##### SUPPLIED PASSAGE

Introduction to SilicoScreen
SilicoScreen is a powerful deep learning module designed to predict compound activity against specific biological targets. It leverages a hybrid Graph Neural Network (GNN) architecture, combining Graph Attention Networks (GAT) and Graph Isomorphism Networks (GIN), to achieve high predictive accuracy. By converting SMILES strings into molecular graphs and training on target-specific data, the tool enables the rapid virtual screening of large chemical libraries. This allows researchers to efficiently identify potentially active compounds for experimental validation and accelerate structure-activity relationship studies.
A Step-by-Step Guide to Execute the Tool
Before starting, you must create a JOB ID. You can enter a custom name for your job or click the "Create New Job" button to begin.
TIP: Access to all tool functions is disabled until a JOB ID has been successfully created.

##########

STUDY QUESTIONS:
1/ Output the SilicoScreen guide verbatim, starting at "A Step-by-Step Guide" and ending at "been successfully created.".
2/ Pick up the SilicoScreen guide after its final sentence and continue it.

##### RAW DATA

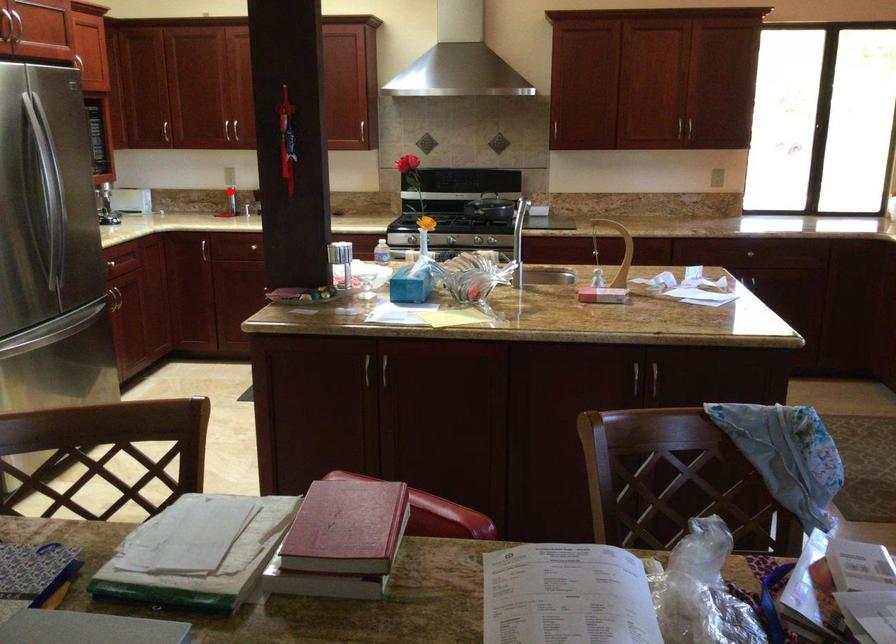
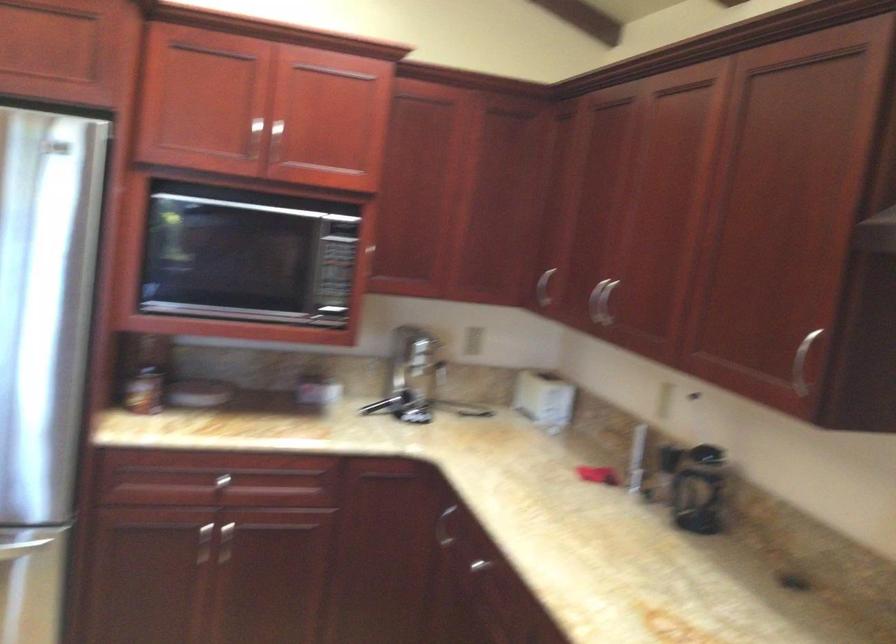
The point at the highlighted location is marked in the first image. Where is the corresponding point in the second image?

##########

RESPONSES FOR EACH TASK:
1/
A Step-by-Step Guide to Execute the Tool
Before starting, you must create a JOB ID. You can enter a custom name for your job or click the "Create New Job" button to begin.
TIP: Access to all tool functions is disabled until a JOB ID has been successfully created.

2/
The first step in building your predictive model is to "Upload the training data". This must be a file containing your target-specific SMILES strings and their corresponding binary labels (0 for inactive and 1 for active).
After uploading your data, you can adjust the training parameters if needed. Once you are satisfied with the settings, click the "Start Training" button to begin building the predictive model.
Evaluating the Trained Model
Once the training is complete, the tool will display the model's performance. You can analyze the model performance by visualizing the plots, such as the ROC curve, and reviewing key evaluation metrics to assess its accuracy and reliability.
If you are satisfied that the model performance is good, you can proceed to the next stage. Click the "Predict Activity" button or tab to use your newly trained model for screening.
Screening New Compounds
In the prediction section, upload the "prediction data". This file should contain the SMILES strings of the new, unlabeled molecules you wish to screen. After uploading, click the "Start Prediction" button to get their activity predictions.
The final results will be displayed on the screen. You can analyze the prediction table, which lists each compound and its predicted class (active/inactive). Additionally, you can analyze the plots to visualize the distribution of prediction probabilities across your dataset.
So, by using the SilicoScreen tool, you have successfully trained a custom predictive model and used it to screen a new set of compounds for potential biological activity.